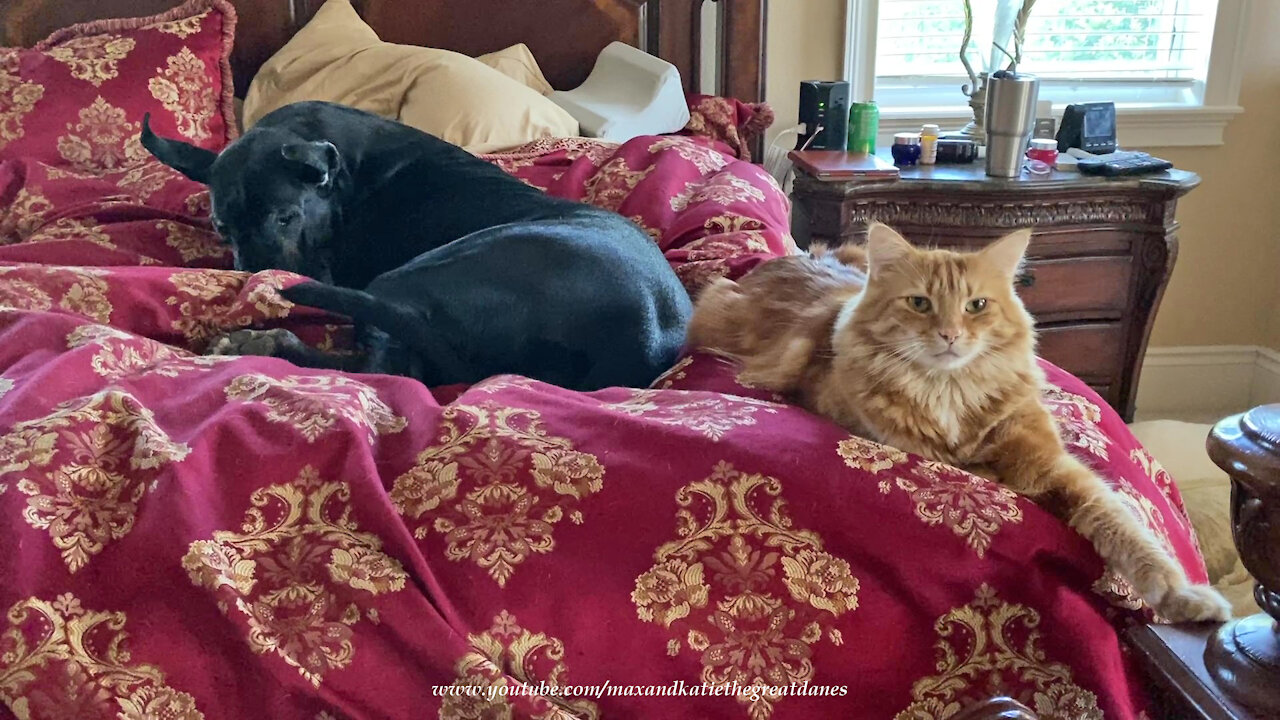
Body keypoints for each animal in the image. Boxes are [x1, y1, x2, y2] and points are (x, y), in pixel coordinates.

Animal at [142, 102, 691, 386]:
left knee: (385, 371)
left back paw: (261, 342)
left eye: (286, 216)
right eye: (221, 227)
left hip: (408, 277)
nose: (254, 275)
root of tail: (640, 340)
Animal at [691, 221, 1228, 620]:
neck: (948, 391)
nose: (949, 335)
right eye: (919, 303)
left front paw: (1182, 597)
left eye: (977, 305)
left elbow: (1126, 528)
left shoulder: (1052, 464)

---

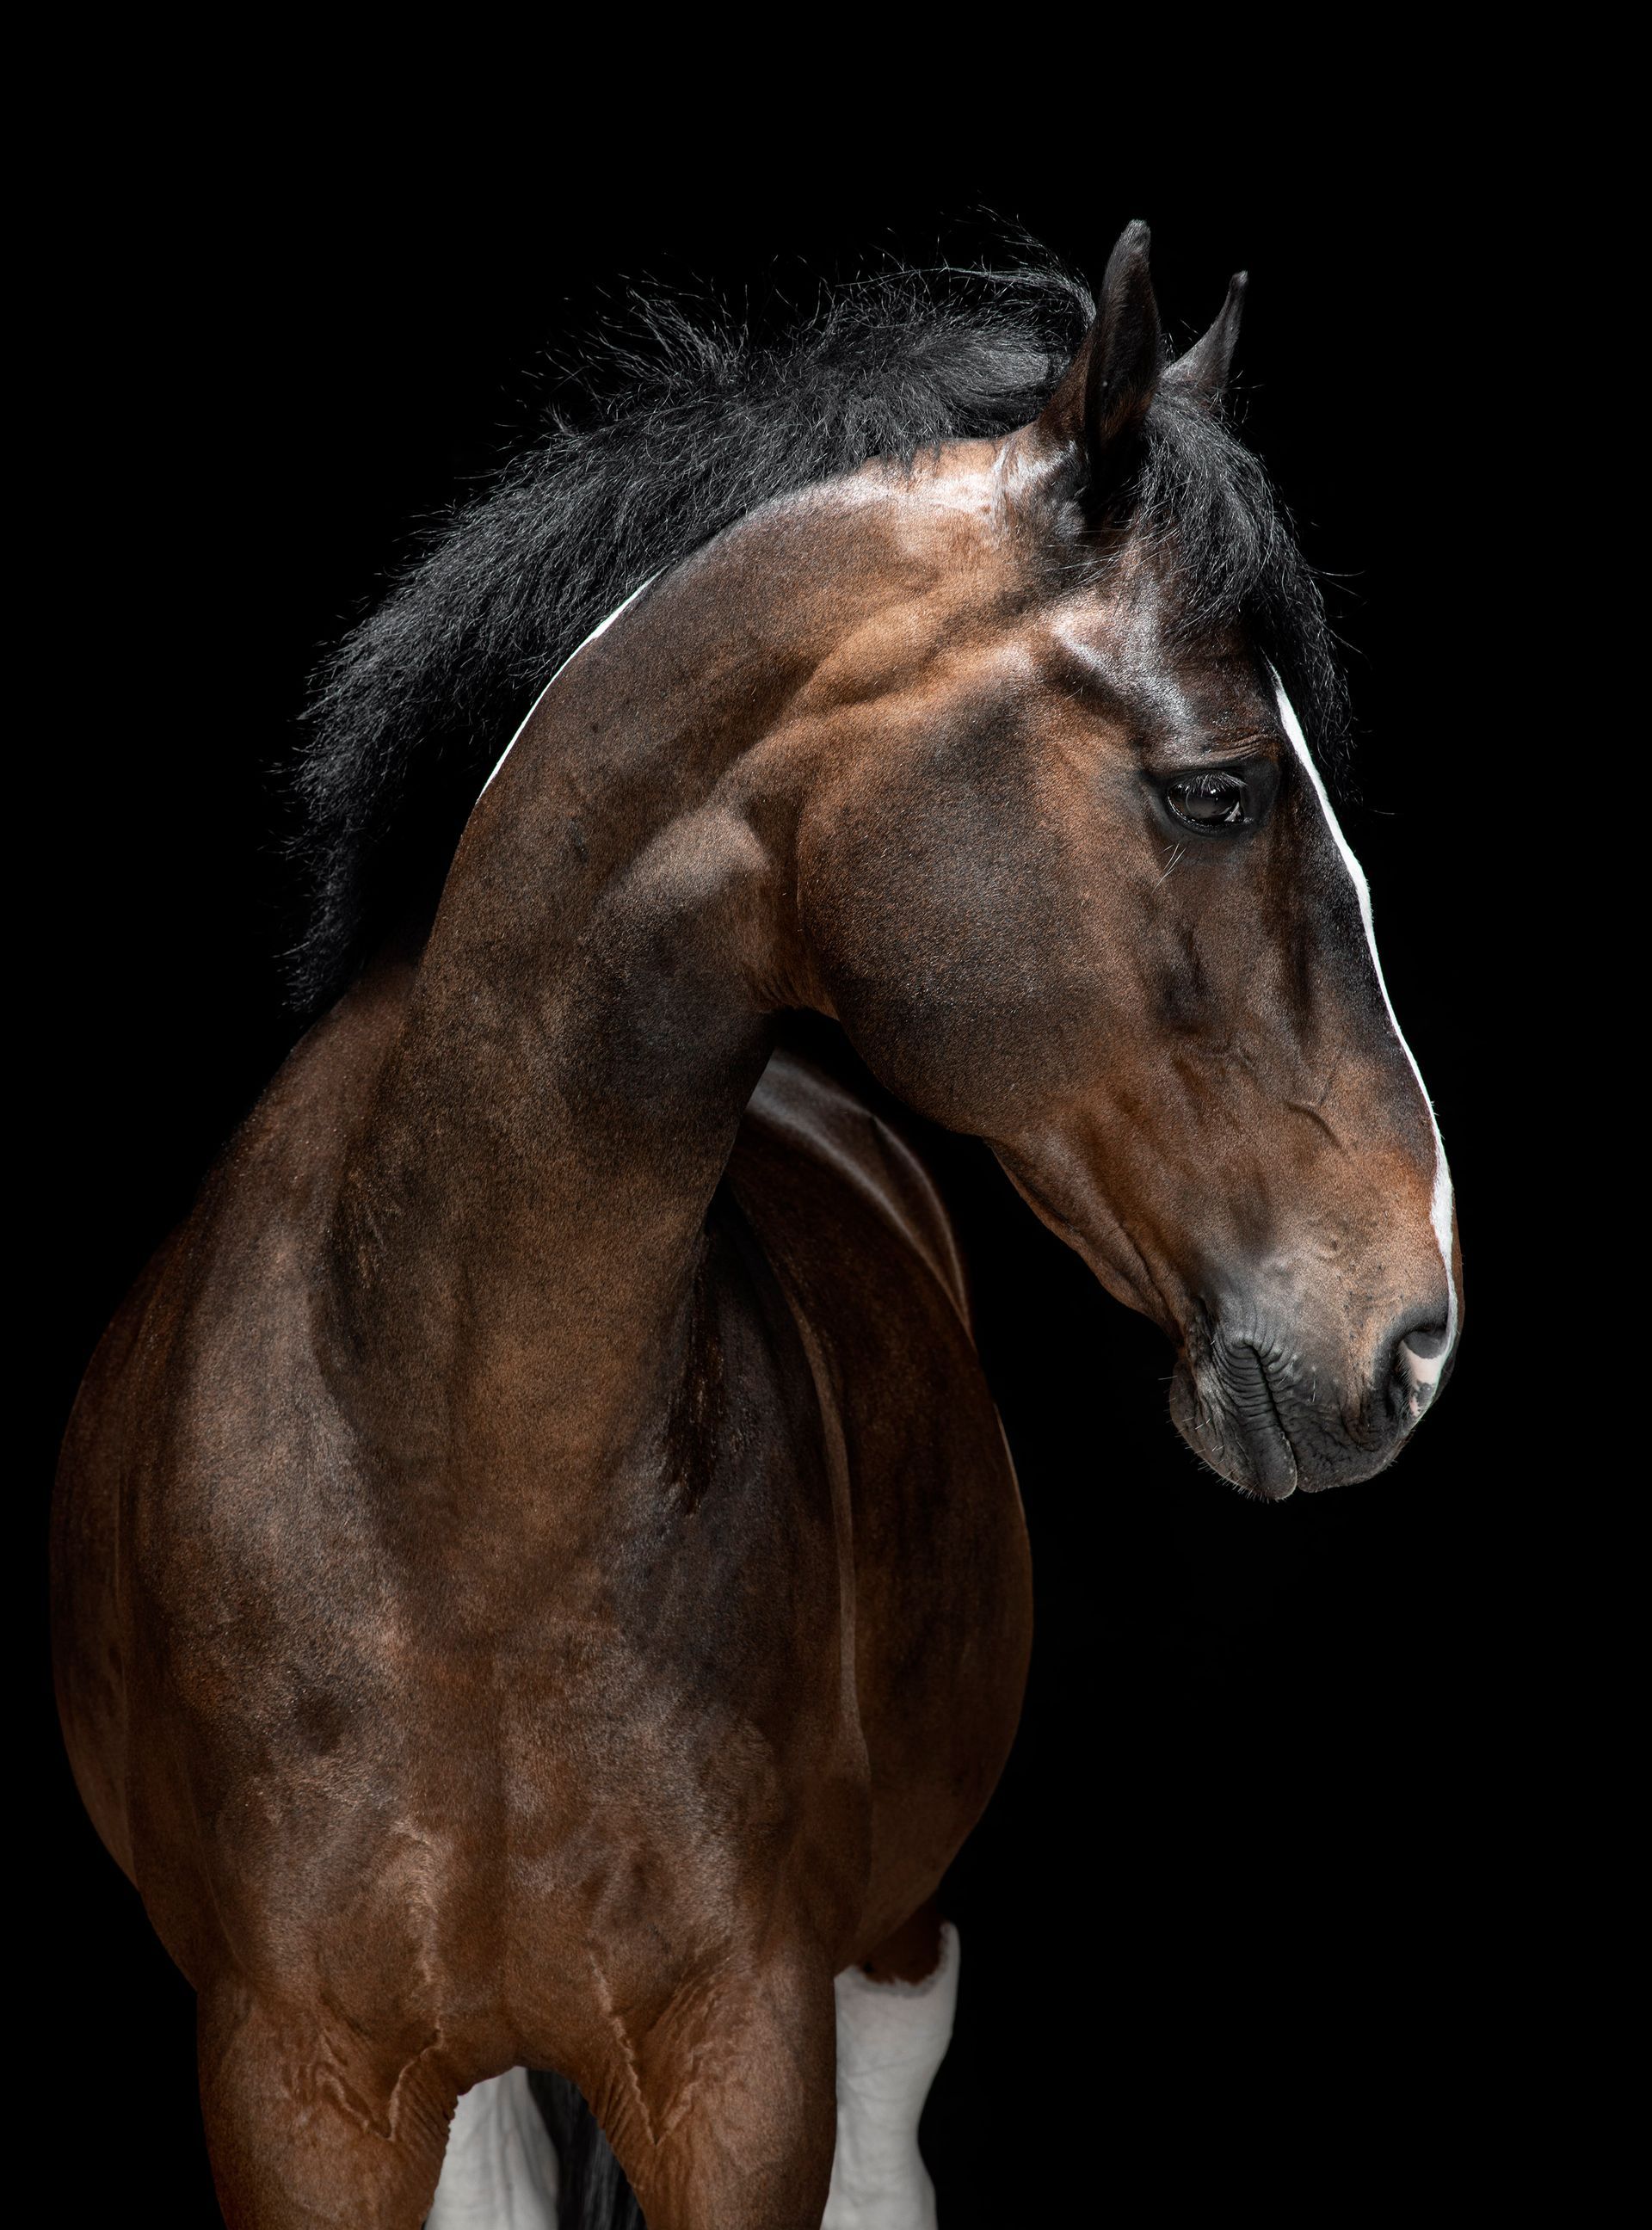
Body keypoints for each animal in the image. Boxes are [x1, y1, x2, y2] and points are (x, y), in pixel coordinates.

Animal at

- DESCRIPTION OF THE TASK
Your task is to restate, word for word, only those lines above that fall between the line holding "left eye: (286, 216)" and the line holding "left shoulder: (1052, 464)", inclusive.

- REPLY
left eye: (286, 216)
right eye: (221, 227)
left hip: (408, 277)
nose: (254, 275)
root of tail: (640, 340)
Animal at [691, 221, 1228, 620]:
neck: (948, 391)
nose: (949, 335)
right eye: (919, 303)
left front paw: (1182, 597)
left eye: (977, 305)
left elbow: (1126, 528)
left shoulder: (1052, 464)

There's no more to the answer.